J’ai parcouru le compte rendu des débats à l’Assemblée nationale, notamment la longue discussion de cet amendement déposé par 137 députés qui a finalement été rejeté. Madame la ministre, j’ai lu votre analyse considérant que cette loi était une avancée, mais aussi une étape. Une étape vers quoi ? Il apparaît dans vos propos que, la société française n’étant pas tout à fait mûre, il ne faut pas aller plus loin pour l’instant…
Pour certains, il fallait avant tout lever cette emprise insupportable de l’équipe soignante et du médecin sur la personne. Pourtant, la loi en vigueur, dans son esprit et dans sa lettre, répond à l’immense majorité, pour ne pas dire à la totalité des cas douloureux de fin de vie ; il suffirait de l’appliquer. C’est ce que souligne le professeur Puybasset. D’ailleurs, Axel Kahn le confirme : « Si la loi Leonetti était bien connue et bien appliquée, l’euthanasie transgressive n’aurait pas lieu d’être pratiquée. »
Ce texte voté en l’état suscitera plusieurs interrogations. Dans un essai récent, le professeur Laurent Degos les pose d’une manière assez directe, et je reprends ses termes : « Le Président de la République a souhaité en janvier dernier “une assistance médicalisée pour terminer sa vie en dignité”. Que signifie “assistance médicalisée” de la mort » ? Il soulève aussi d’autres interrogations. La sédation profonde est-elle une euthanasie passive ou un soulagement du patient ? À partir de quand l’acharnement thérapeutique devient-il une obstination déraisonnable ? Est-ce par compassion que l’on va donner la mort ? Quelle vision a-t-on du professionnel de santé qui soigne et qui apporte par ailleurs la mort ? Les termes sont crus ; ils nous interpellent.
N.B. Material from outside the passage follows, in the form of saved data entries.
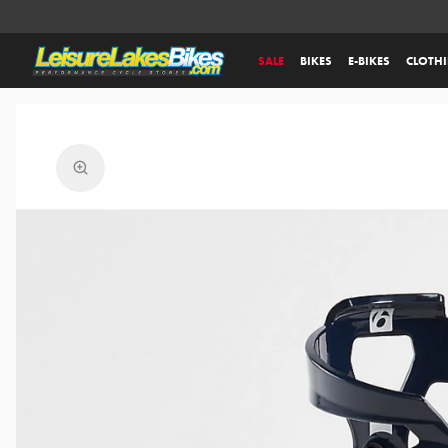
SALE
BIKES
E-BIKES
CLOTH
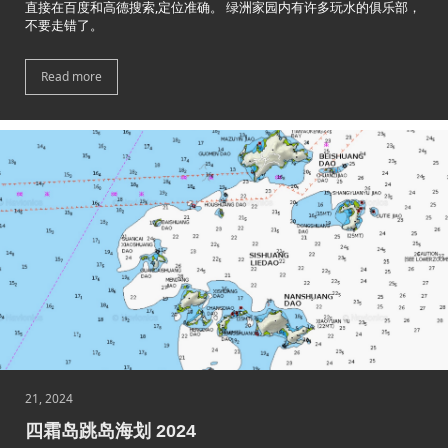
直接在百度和高德搜索,定位准确。 绿洲家园内有许多玩水的俱乐部，
不要走错了。
Read more
21, 2024
四霜岛跳岛海划 2024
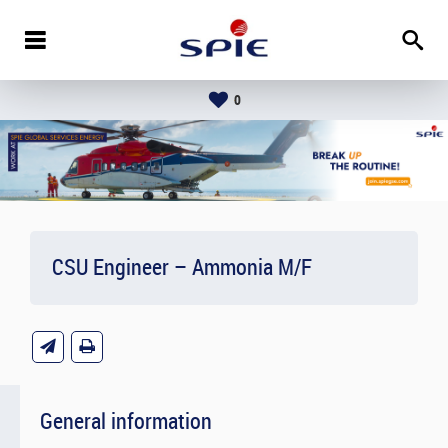
0
CSU Engineer – Ammonia M/F
General information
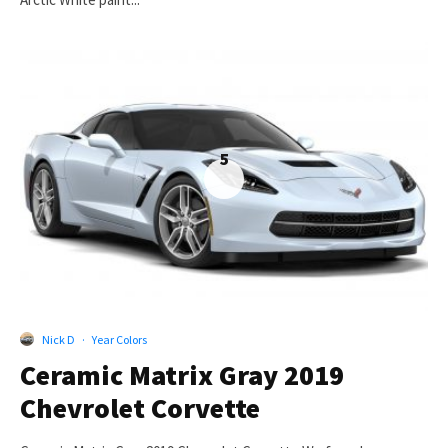
5
Nick D
·
Year Colors
Ceramic Matrix Gray 2019
Chevrolet Corvette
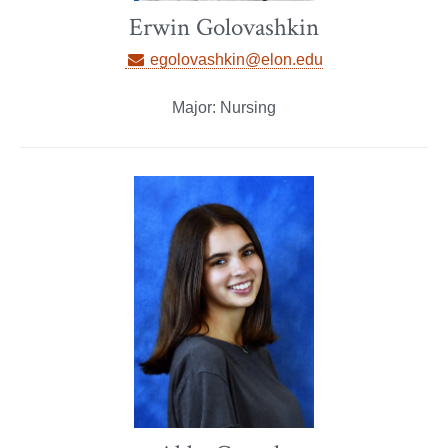
Erwin Golovashkin
egolovashkin@elon.edu
Major: Nursing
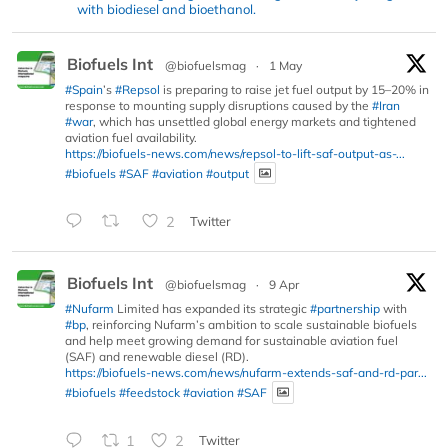
with biodiesel and bioethanol.
Biofuels Int
@biofuelsmag
·
1 May
#Spain
’s
#Repsol
is preparing to raise jet fuel output by 15–20% in
response to mounting supply disruptions caused by the
#Iran
#war
, which has unsettled global energy markets and tightened
aviation fuel availability.
https://biofuels-news.com/news/repsol-to-lift-saf-output-as-...
#biofuels
#SAF
#aviation
#output
2
Twitter
Biofuels Int
@biofuelsmag
·
9 Apr
#Nufarm
Limited has expanded its strategic
#partnership
with
#bp
, reinforcing Nufarm’s ambition to scale sustainable biofuels
and help meet growing demand for sustainable aviation fuel
(SAF) and renewable diesel (RD).
https://biofuels-news.com/news/nufarm-extends-saf-and-rd-par...
#biofuels
#feedstock
#aviation
#SAF
1
2
Twitter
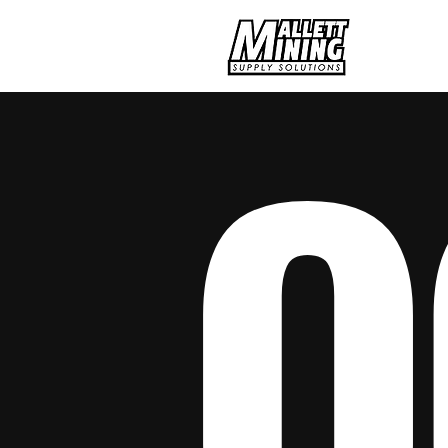
Hom
O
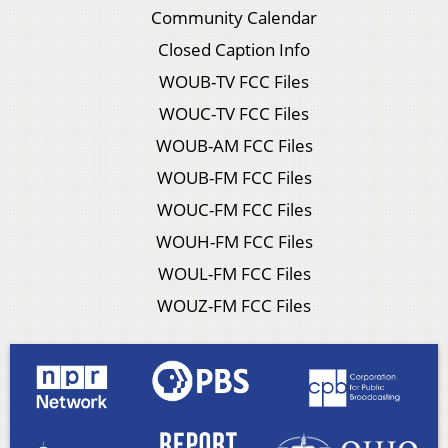
Community Calendar
Closed Caption Info
WOUB-TV FCC Files
WOUC-TV FCC Files
WOUB-AM FCC Files
WOUB-FM FCC Files
WOUC-FM FCC Files
WOUH-FM FCC Files
WOUL-FM FCC Files
WOUZ-FM FCC Files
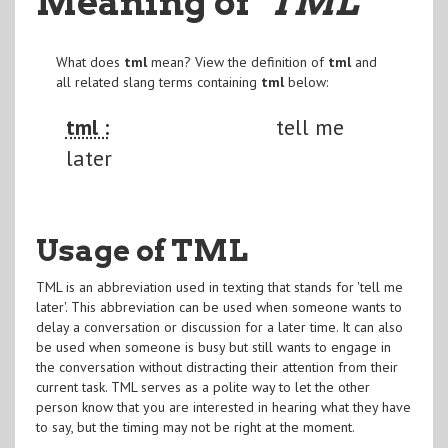
Meaning of
"TML
"
What does
tml
mean? View the definition of
tml
and
all related slang terms containing
tml
below:
tml :
tell me
later
Usage of TML
TML is an abbreviation used in texting that stands for 'tell me
later'. This abbreviation can be used when someone wants to
delay a conversation or discussion for a later time. It can also
be used when someone is busy but still wants to engage in
the conversation without distracting their attention from their
current task. TML serves as a polite way to let the other
person know that you are interested in hearing what they have
to say, but the timing may not be right at the moment.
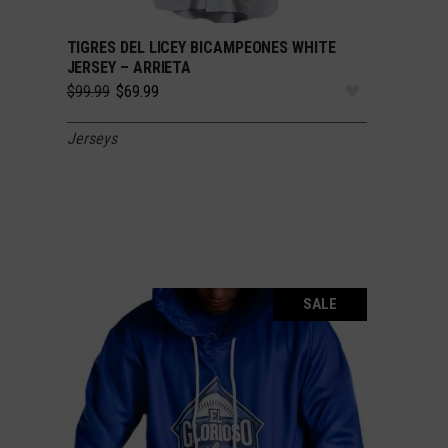
TIGRES DEL LICEY BICAMPEONES WHITE
SELECT OPTIONS
JERSEY – ARRIETA
Original
Current
$
99.99
$
69.99
price
price
was:
is:
Jerseys
$99.99.
$69.99.
SALE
Mais ce sont bien ces questions auxquelles nous devons nous répondre aujourd'hui !
Monsieur le président de la commission des affaires sociales, Emmanuel Hirsch, que vous avez cité, évoque une « obstination politique déraisonnable ». Je me permets de reprendre les propos que vous avez tenus voilà quatre ans : « L’évolution des pratiques médicales ne doit pas éroder les valeurs communes qui sont au fondement d’une société et soutiennent ses institutions. […] J’estime, en conclusion, qu’il n’est pas opportun de voter une nouvelle loi ».
Vous comprendrez que je ne voterai pas ce texte. Je remercie le président du RDSE de m’avoir permis de m’exprimer, sachant que les collègues de mon groupe, vous vous en doutez, sont loin d’acquiescer à ma position.